The Novelty Has Worn Off. Now What?

Have you ever engaged your children in activity and they are excited at first but the enthusiasm is quickly replaced with anxiety of just another thing to do? How do you cope when the novelty wears off? Because guess what?! The novelty will wear off!

When it comes to activities with kids, it is critical to teach them what to do beyond their initial excitement. Otherwise, it becomes just another thing – an activity, a toy, a game, – that gets tossed to the side.

At chick*u*do, we believe that children are active and contributing members of their households. When we engage our kids in the everyday processes, we teach them lifelong skills. “Novelty wears off with tools; it’s inevitable and in fact good. When it happens it becomes time for the serious work to happen. Novelty is replaced by commitment to the cause.” -Andy Mort, Author.
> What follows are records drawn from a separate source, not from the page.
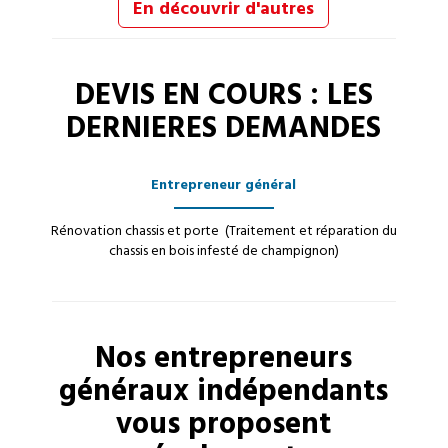
En découvrir d'autres
DEVIS EN COURS : LES
DERNIERES DEMANDES
Entrepreneur général
Rénovation chassis et porte (Traitement et réparation du
chassis en bois infesté de champignon)
Nos
entrepreneurs
généraux
indépendants
vous proposent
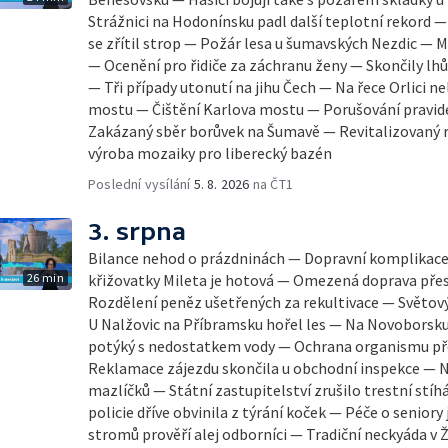
Strážnici na Hodonínsku padl další teplotní rekord — Ve V
se zřítil strop — Požár lesa u šumavských Nezdic — 
— Ocenění pro řidiče za záchranu ženy — Skončily lhů
— Tři případy utonutí na jihu Čech — Na řece Orlici ne
mostu — Čištění Karlova mostu — Porušování pravid
Zakázaný sběr borůvek na Šumavě — Revitalizovaný r
výroba mozaiky pro liberecký bazén
Poslední vysílání
5. 8. 2026
na ČT1
3. srpna
Bilance nehod o prázdninách — Dopravní komplikace
26 min
křižovatky Mileta je hotová — Omezená doprava pře
Rozdělení peněz ušetřených za rekultivace — Světový
U Nalžovic na Příbramsku hořel les — Na Novoborsku
potýký s nedostatkem vody — Ochrana organismu př
Reklamace zájezdu skončila u obchodní inspekce — 
mazlíčků — Státní zastupitelství zrušilo trestní stíh
policie dříve obvinila z týrání koček — Péče o senior
stromů prověří alej odborníci — Tradiční neckyáda v 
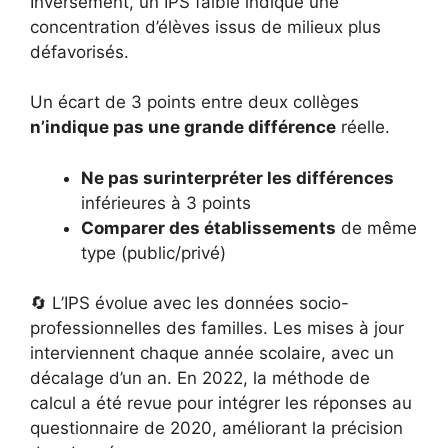
Inversement, un IPS faible indique une
concentration d’élèves issus de milieux plus
défavorisés.
Un écart de 3 points entre deux collèges
n’indique pas une grande différence
réelle.
Ne pas surinterpréter les différences
inférieures à 3 points
Comparer des établissements
de même
type (public/privé)
🔄 L’IPS évolue avec les données socio-
professionnelles des familles. Les mises à jour
interviennent chaque année scolaire, avec un
décalage d’un an. En 2022, la méthode de
calcul a été revue pour intégrer les réponses au
questionnaire de 2020, améliorant la précision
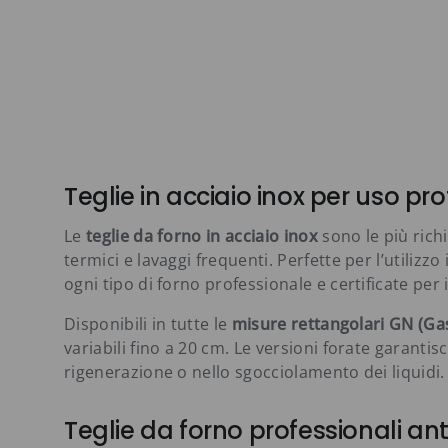
Teglie in acciaio inox per uso pr
Le
teglie da forno in acciaio inox
sono le più richi
termici e lavaggi frequenti. Perfette per l’utilizz
ogni tipo di forno professionale e certificate per i
Disponibili in tutte le
misure rettangolari GN (G
variabili fino a 20 cm. Le versioni forate garanti
rigenerazione o nello sgocciolamento dei liquidi.
Teglie da forno professionali ant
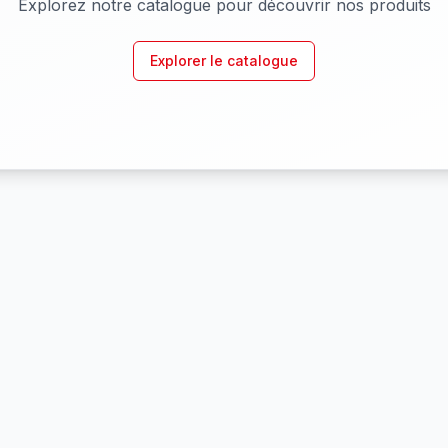
Explorez notre catalogue pour découvrir nos produits
Explorer le catalogue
That novelty is what gets us excited initially, and it can also be what gets our kids excited. But after that fades, we are faced with the choice: to commit to the endeavor or to go after the next shiny object. And as a parent, one of your jobs is to teach your children this delicate balance. Does it always work? No. Should we always commit? No. But facing those no’s is equally important as teaching kids to also trudge through what may eventually seem mundane.

At chick*u*do, we started our company with u*do*lunch as we believe it is a great launching point to engage parents and school-age children. As our tagline indicates, we are committed to working to “hatch independent kids” and are planning to do more than help kids plan lunches. We want to help you see those hatchlings off!

“If you want to teach, to change minds or to cause action, a consistent curriculum is always better than a single event.” -Seth Godin, Renowned Speaker & Author.

Novelty is fun at first – but commit to making routine. After all, a wise person once said “practice makes pattern.” Aiming for patterns in our lives and our children’s lives makes everyone life easier without the added pressure of trying to achieve the unattainable. Good luck making a new pattern in your life!